- Exercise details -
Copy out the data word for word, starting at the line with "scientific name: Gentiana cruciata" and continuing through the final line, both included.

- Items -
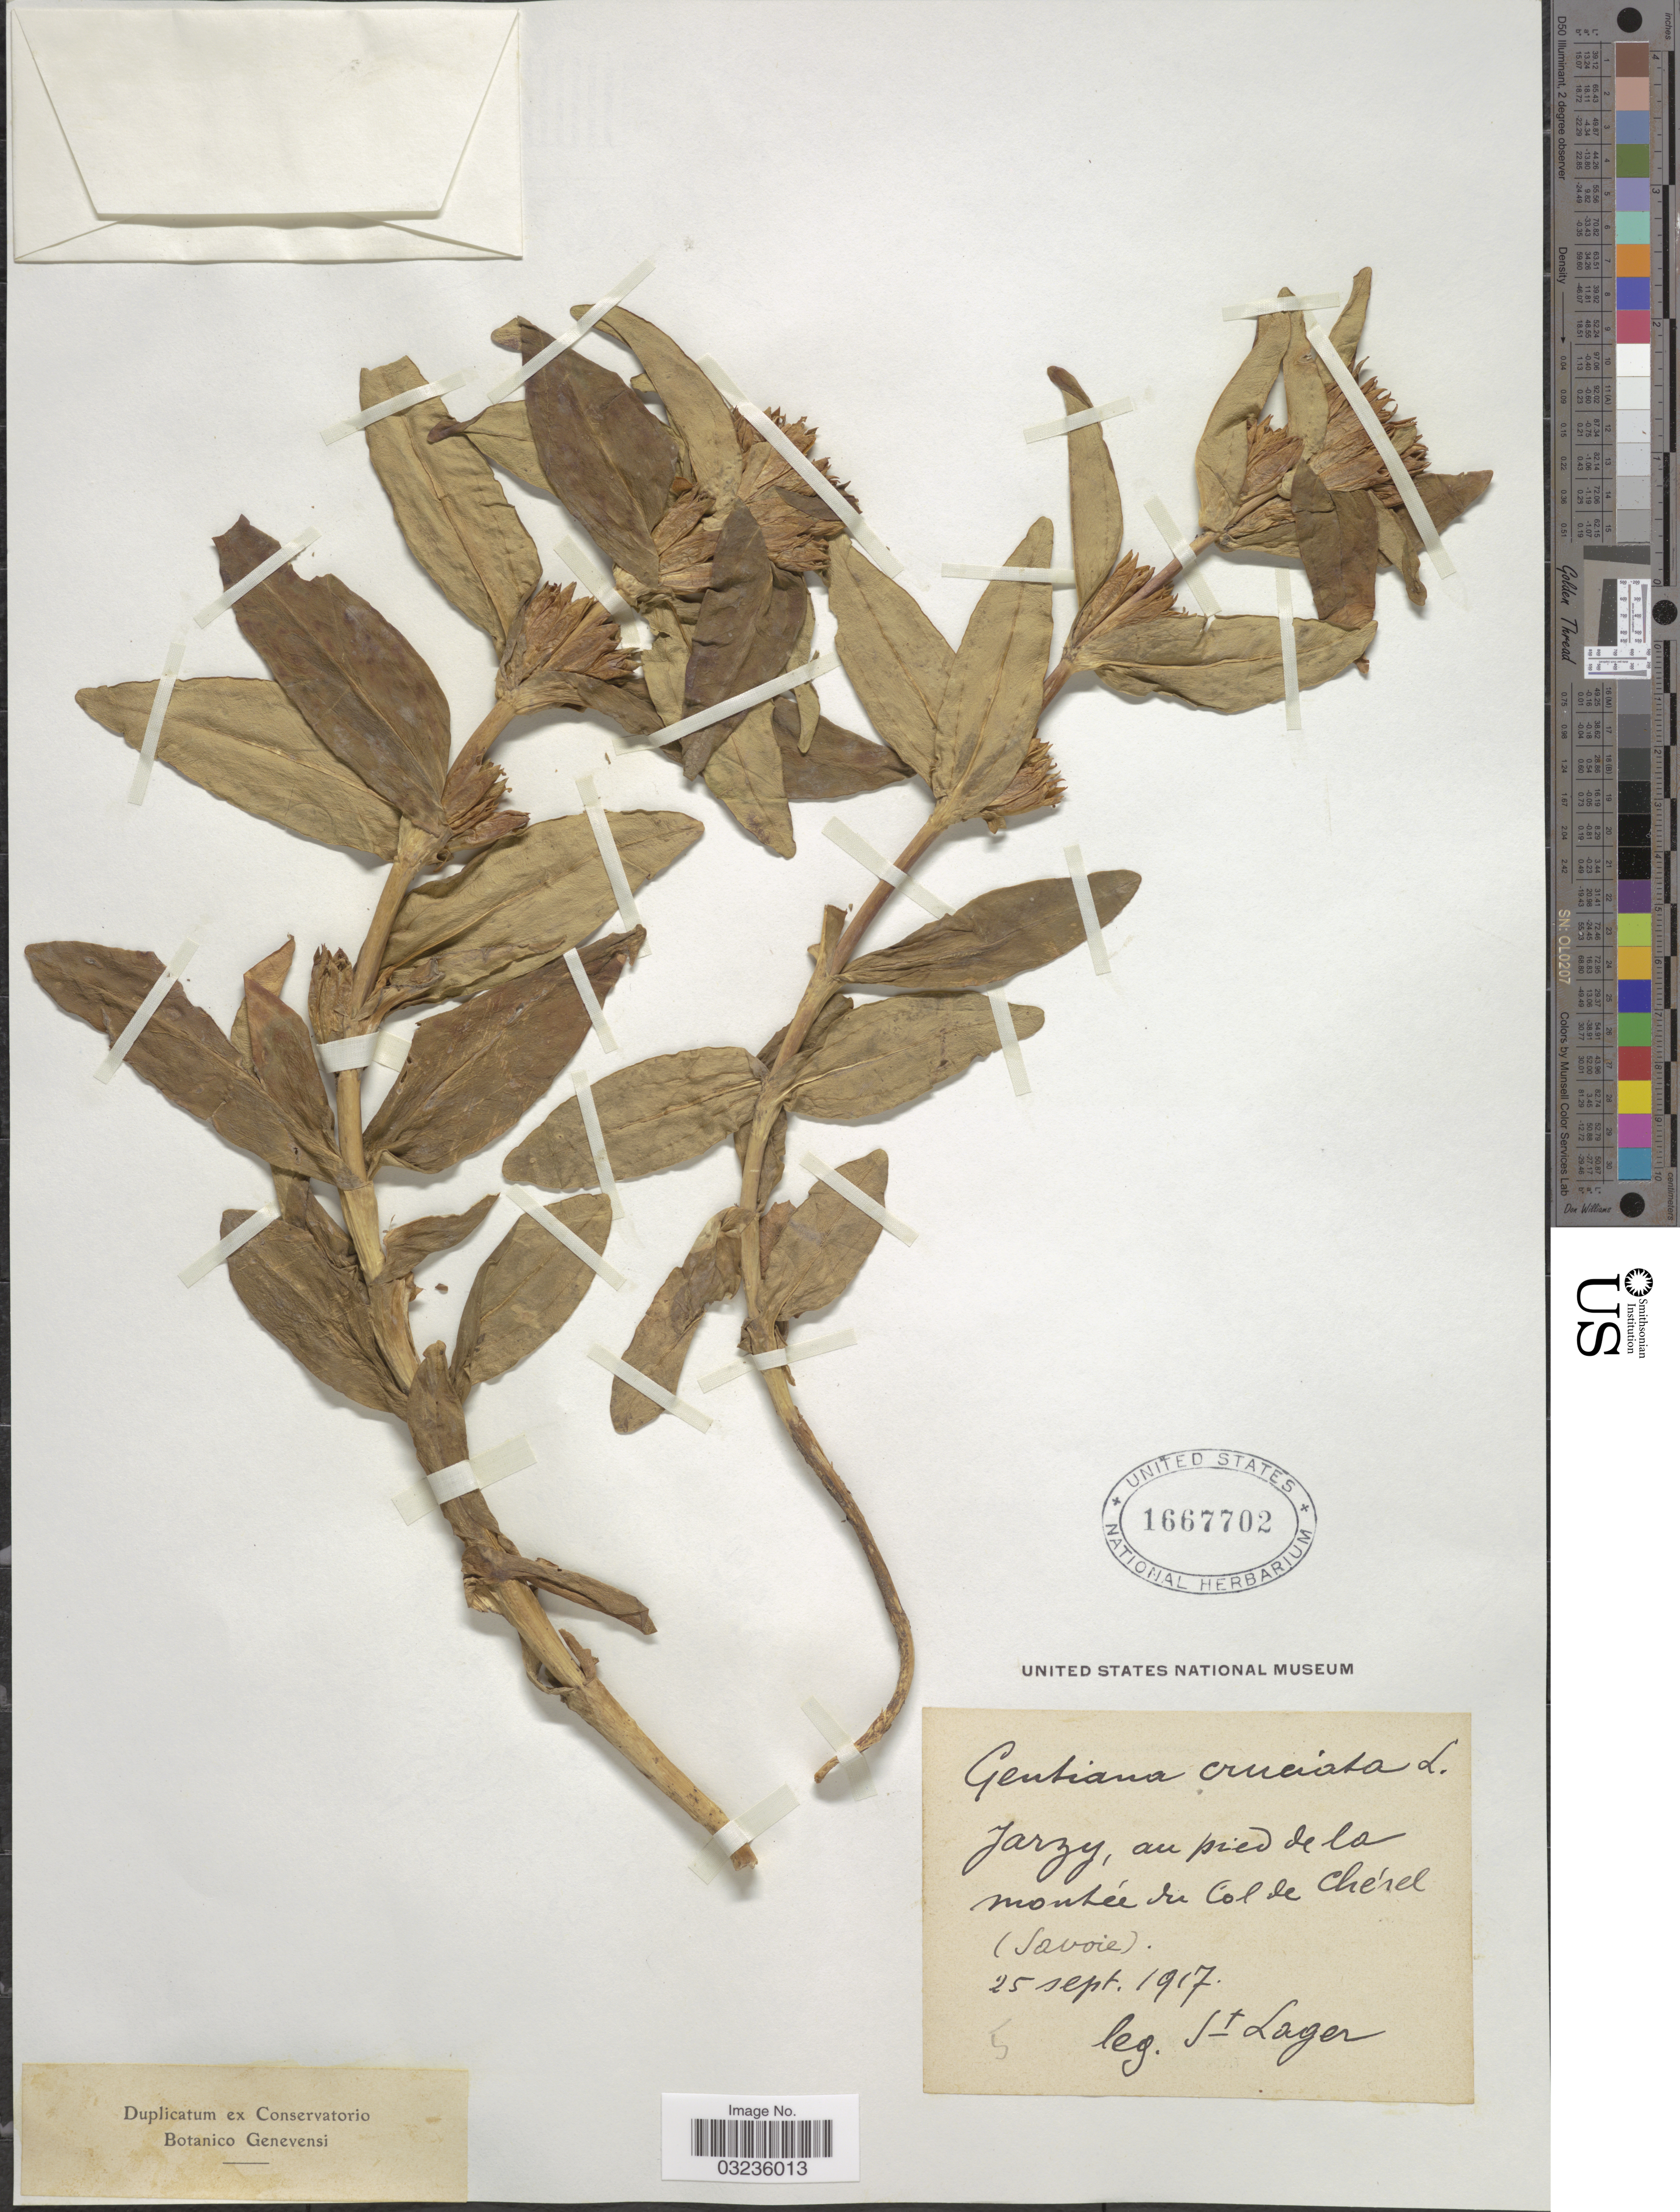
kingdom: Plantae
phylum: Tracheophyta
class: Magnoliopsida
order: Gentianales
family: Gentianaceae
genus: Gentiana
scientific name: Gentiana cruciata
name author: L.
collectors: -. St. Lager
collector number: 5?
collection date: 1917-09-25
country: France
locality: Jarzy, au pied de la montée du Col de Che'rel (Savoie).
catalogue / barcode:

- The answer -
scientific name: Gentiana cruciata
name author: L.
collectors: -. St. Lager
collector number: 5?
collection date: 1917-09-25
country: France
locality: Jarzy, au pied de la montée du Col de Che'rel (Savoie).
catalogue / barcode:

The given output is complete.